** Opening SOURCE MATERIAL block **

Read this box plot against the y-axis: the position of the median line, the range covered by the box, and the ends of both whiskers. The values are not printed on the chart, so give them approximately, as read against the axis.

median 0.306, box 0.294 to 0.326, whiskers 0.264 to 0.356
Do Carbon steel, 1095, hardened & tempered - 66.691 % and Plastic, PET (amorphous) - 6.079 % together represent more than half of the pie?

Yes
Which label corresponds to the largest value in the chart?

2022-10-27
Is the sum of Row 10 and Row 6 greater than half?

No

** Closing SOURCE MATERIAL block **
** Opening SOURCE MATERIAL block **

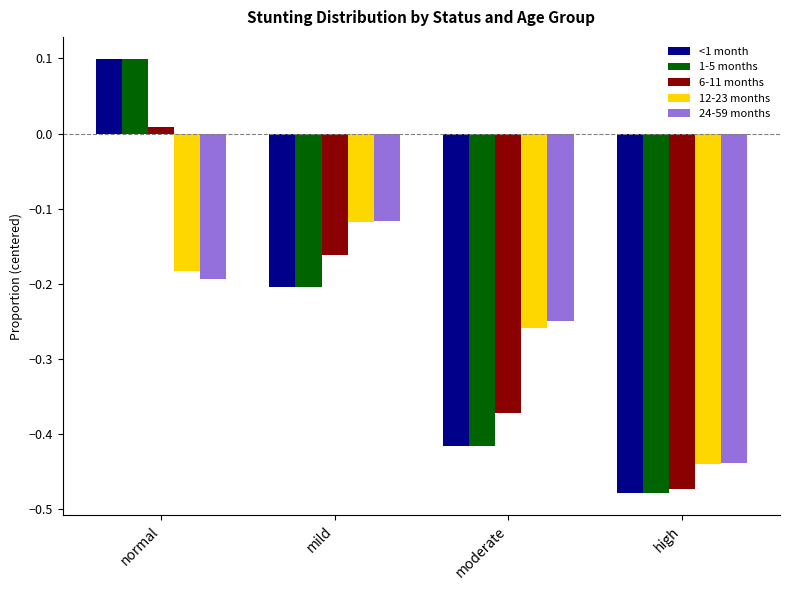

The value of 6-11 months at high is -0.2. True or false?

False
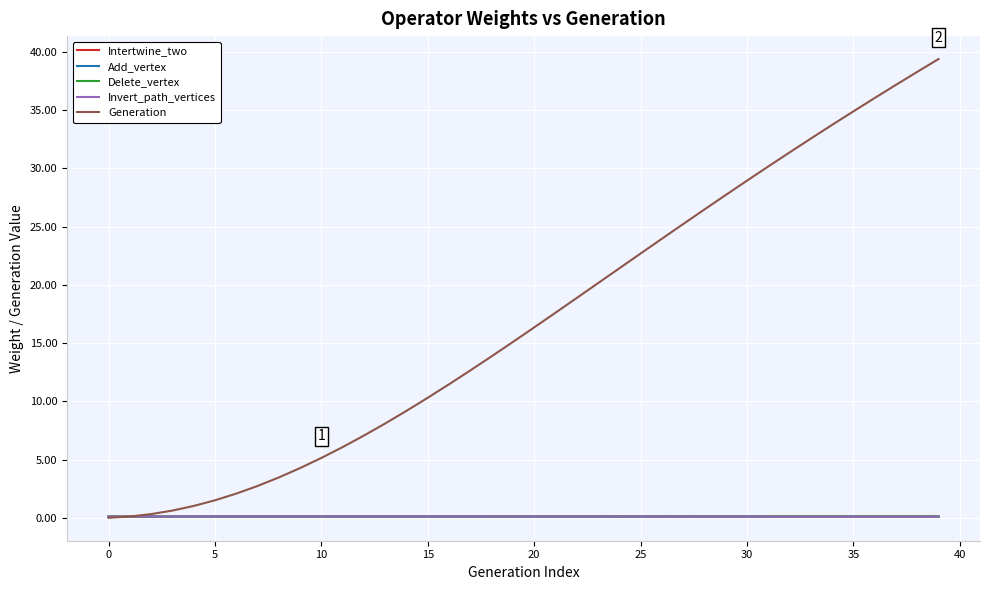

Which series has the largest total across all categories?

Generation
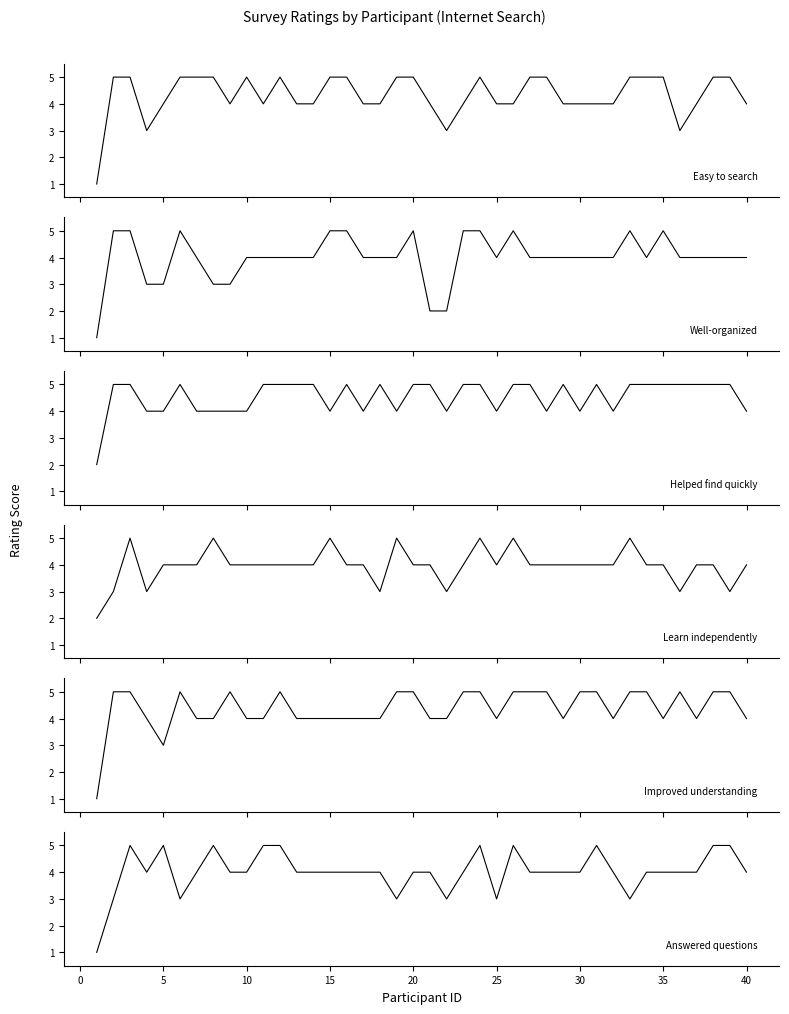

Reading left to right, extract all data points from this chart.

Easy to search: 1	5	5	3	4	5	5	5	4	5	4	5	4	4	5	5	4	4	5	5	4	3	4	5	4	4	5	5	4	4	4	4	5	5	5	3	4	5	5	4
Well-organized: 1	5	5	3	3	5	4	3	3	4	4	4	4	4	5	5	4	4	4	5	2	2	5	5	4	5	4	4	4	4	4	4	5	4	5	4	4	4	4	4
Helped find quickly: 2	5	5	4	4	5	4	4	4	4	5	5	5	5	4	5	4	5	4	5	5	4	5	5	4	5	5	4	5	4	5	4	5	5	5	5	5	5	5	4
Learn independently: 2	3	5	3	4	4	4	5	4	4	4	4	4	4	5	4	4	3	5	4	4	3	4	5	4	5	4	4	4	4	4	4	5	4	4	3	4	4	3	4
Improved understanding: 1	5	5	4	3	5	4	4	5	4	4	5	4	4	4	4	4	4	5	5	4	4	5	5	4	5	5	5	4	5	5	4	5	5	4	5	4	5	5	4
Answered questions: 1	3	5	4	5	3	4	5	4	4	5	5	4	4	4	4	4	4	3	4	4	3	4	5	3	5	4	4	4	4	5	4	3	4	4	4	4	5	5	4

** Closing SOURCE MATERIAL block **

** TASK DIRECTIONS **
Copy out every line in the items above that contains the word "half", and treat uppercase and lowercase as different.

** RESPONSE FOR THIS EXERCISE **
Do Carbon steel, 1095, hardened & tempered - 66.691 % and Plastic, PET (amorphous) - 6.079 % together represent more than half of the pie?
Is the sum of Row 10 and Row 6 greater than half?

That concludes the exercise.